Florida Institute of Technology biologist Robert van Woesik and his former student Erinn Muller—now a researcher at the Mote Marine Lab in Sarasota, Fla.—used a mapping technique to examine disease clustering and determine what might have caused the recent increase of coral diseases in the Caribbean. Their results appear in the October 9 issue of Global Change Biology.
Public health officials have been mapping diseases since the first outbreak of cholera in London in 1854. Mapping provides clues about the origin of diseases and how rapidly diseases can spread. According to Muller, "When diseases cluster they are usually contagious and are spreading rapidly. When they don't cluster, environmental stress is usually the cause."

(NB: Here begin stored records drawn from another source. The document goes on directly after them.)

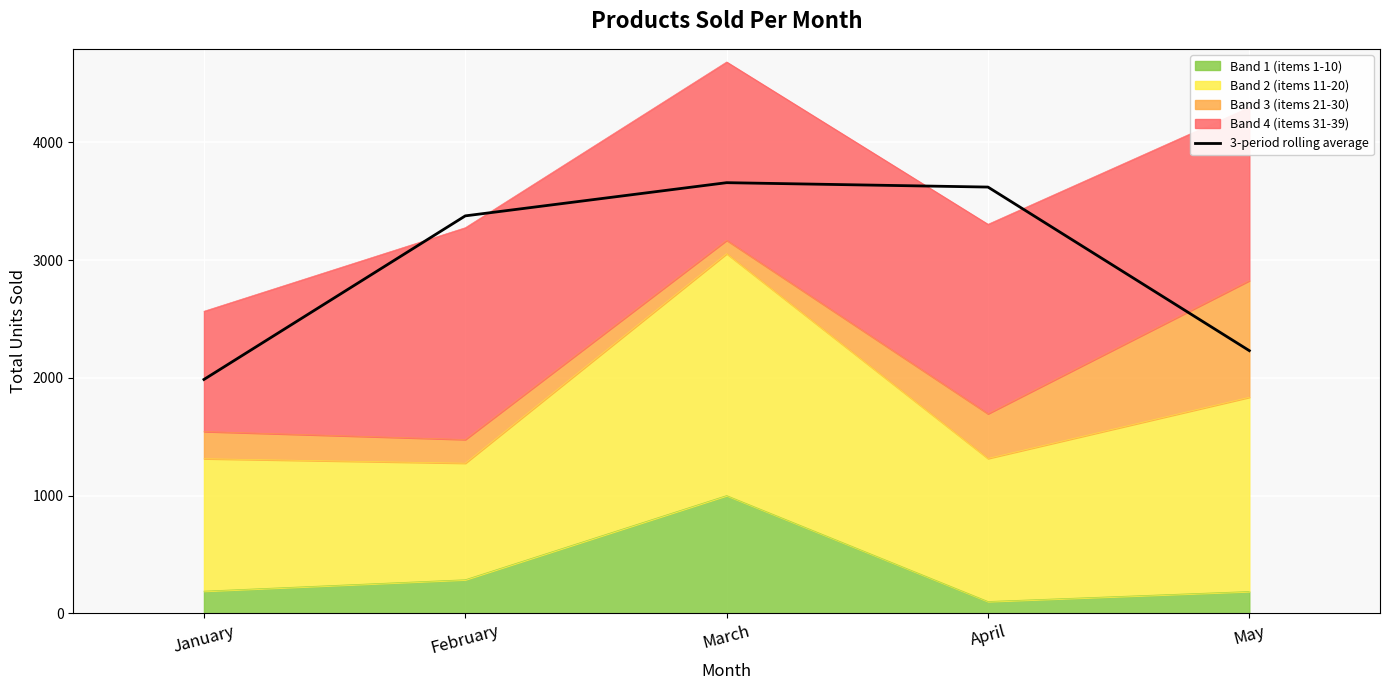

What is the difference between the maximum and minimum values?

1672.0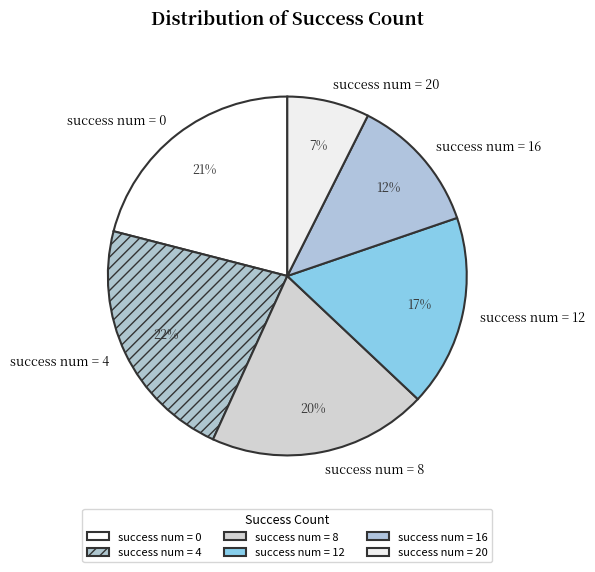

Is it true that success num = 4 is 22% of the pie?

True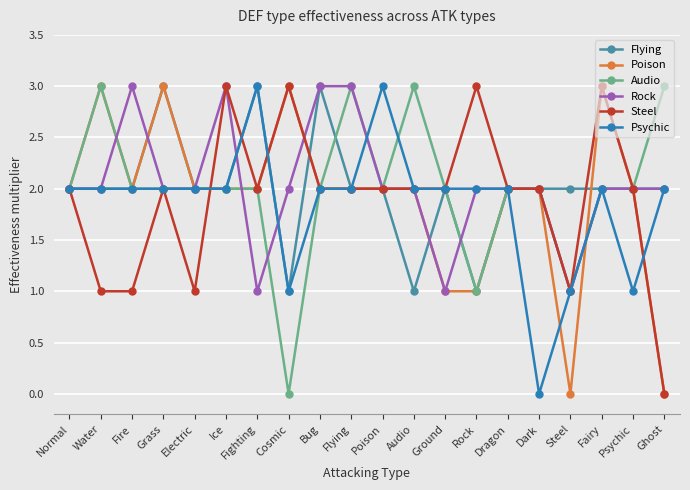

Where is the first local maximum for Steel?

Grass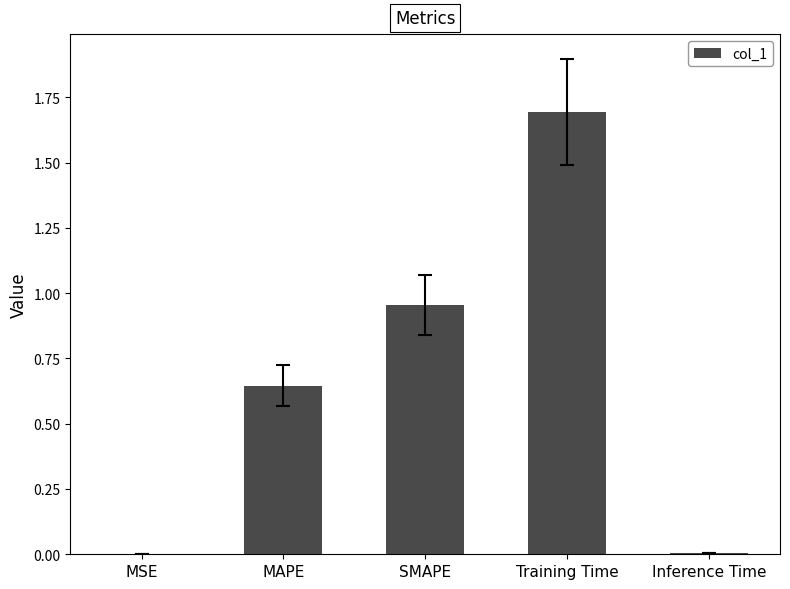

True or false: the data shows 0.0 at Inference Time.

True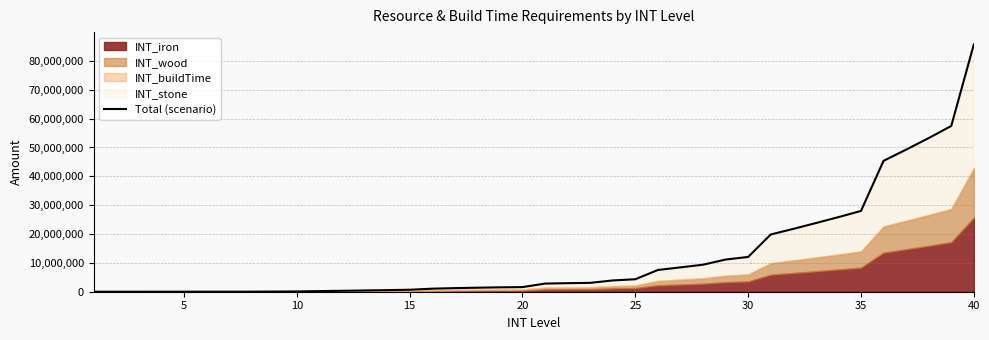

What is the label of the 25th point from the right?

15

Muller and van Woesik mapped the clustering of three coral diseases in the Caribbean and concluded that they are stress-related rather than contagious. "These coral diseases in the Caribbean are likely caused by stress," said van Woesik, "and that stress is the warming seas that are the result of climate change." The researchers suspect the corals' immune systems are compromised by increasing water temperatures, making them more susceptible to infection.
"We more easily catch a cold when we are stressed, and corals are likewise responding to stress by getting sick," said van Woesik. "The ocean will continue to warm, increasing the likelihood of coral diseases."